Para Kathia Almeida Soares, médica-veterinária, da MSD Saúde Animal, a melhor forma de prevenção é a vacinação contra a leptospirose, que deve ser administrada anualmente, considerando ser uma doença zoonótica, grave e, possivelmente, fatal, cuja exposição pode ocorrer independentemente da idade do animal.
Além da vacinação é necessário garantir higiene adequada da casa e quintal, evitar deixar lixo e alimentos dos animais expostos a fim de não atrair roedores e fazer o controle periódico de pulgas e carrapatos, pois esses parasitas podem servir como hospedeiros intermediários.
Mesmo com a vacinação, é essencial diminuir o acesso dos animais a fontes potenciais de infecção, como áreas pantanosas e águas paradas, e minimizar o contato com hospedeiros reservatórios, como roedores. “Neste Julho Dourado, a mensagem é clara: a prevenção é fundamental para garantir a saúde e o bem-estar dos animais de estimação”.

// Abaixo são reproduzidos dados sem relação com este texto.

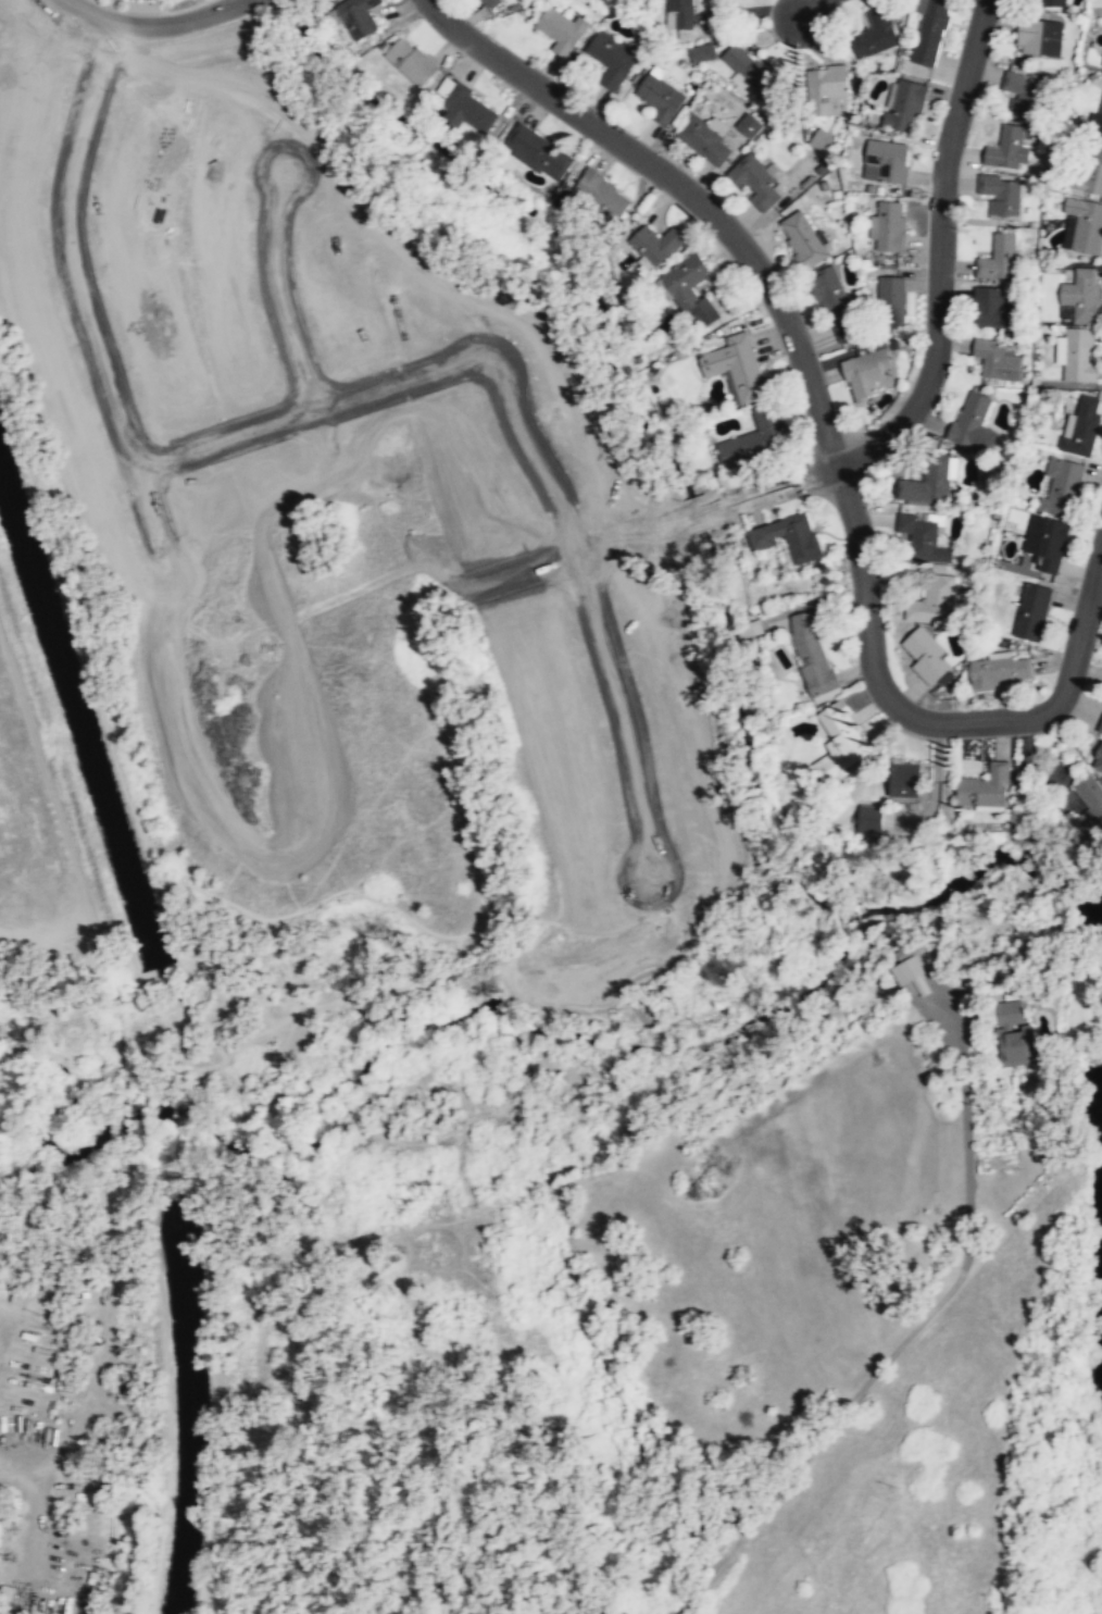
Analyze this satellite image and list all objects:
building: (487, 2)
building: (1050, 3)
road: (822, 11)
building: (679, 14)
building: (357, 17)
building: (563, 29)
road: (166, 30)
building: (930, 30)
building: (875, 34)
building: (1039, 38)
building: (702, 51)
building: (611, 58)
building: (411, 61)
building: (1101, 63)
building: (751, 72)
building: (826, 91)
building: (658, 94)
building: (1022, 96)
building: (903, 106)
building: (468, 107)
building: (1095, 119)
building: (746, 124)
building: (819, 139)
building: (704, 140)
building: (1007, 148)
building: (537, 152)
building: (888, 161)
building: (1089, 172)
building: (755, 180)
road: (684, 191)
building: (602, 194)
building: (1001, 196)
building: (888, 226)
building: (1083, 228)
building: (802, 239)
building: (655, 244)
road: (948, 259)
building: (998, 259)
building: (686, 286)
building: (1082, 296)
building: (890, 301)
building: (836, 306)
building: (991, 309)
building: (1079, 356)
building: (997, 361)
building: (738, 368)
building: (865, 374)
building: (973, 423)
building: (1083, 425)
building: (756, 438)
building: (930, 483)
building: (1060, 487)
building: (786, 537)
building: (924, 539)
building: (1049, 545)
building: (933, 601)
building: (1032, 613)
building: (811, 655)
building: (925, 656)
building: (1000, 673)
road: (920, 723)
building: (1100, 728)
building: (842, 739)
building: (1098, 761)
building: (904, 781)
building: (985, 788)
building: (1088, 804)
building: (869, 820)
building: (906, 966)
building: (1013, 1035)
road: (909, 1332)
building: (2, 1525)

Manifestações e sintomas da leptospirose
A leptospirose se desenvolve quando as bactérias leptospiras penetram no corpo através das mucosas da boca, nariz ou olhos, ou pela pele lesionada, arranhada ou amolecida em contato com água contaminada.
Os microrganismos se multiplicam rapidamente após entrar no espaço vascular, em um processo conhecido como ‘leptospiremia’, e, em seguida, disseminam-se e replicam-se em muitos tecidos, como fígado e rins (colonização renal havendo a eliminação das bactérias junto com a urina – leptospirúria, podendo infectar outros animais e seres humanos). O grau de lesão dos órgãos é variável, dependendo da imunidade do hospedeiro, da virulência do microrganismo e da capacidade do hospedeiro de manter a infecção’’, explica a médica-veterinária.
Febre, letargia, falta de apetite, vômito, diarreia, petéquias (pontos avermelhados na pele devido ao sangramento), dor lombar, icterícia (pele e olhos amarelados), oligúria ou anúria (diminuição ou ausência da produção de urina devido ao comprometimento renal) são algumas das manifestações que o animal pode apresentar e que, inclusive, podem levá-lo à óbito.
Em relação ao tratamento, Kathia relata que antibióticos, como a Doxiciclina, inibem de imediato a multiplicação do microrganismo e reduzem rapidamente as complicações fatais da infecção, como insuficiência renal e hepática.
Quanto mais cedo esses agentes antimicrobianos forem usados, maior a probabilidade de reversão da lesão tecidual causada por essas bactérias. Além do tratamento com antibióticos, outras terapias, como fluidoterapia e suporte para alterações gastrintestinais, podem ser necessárias”, esclarece.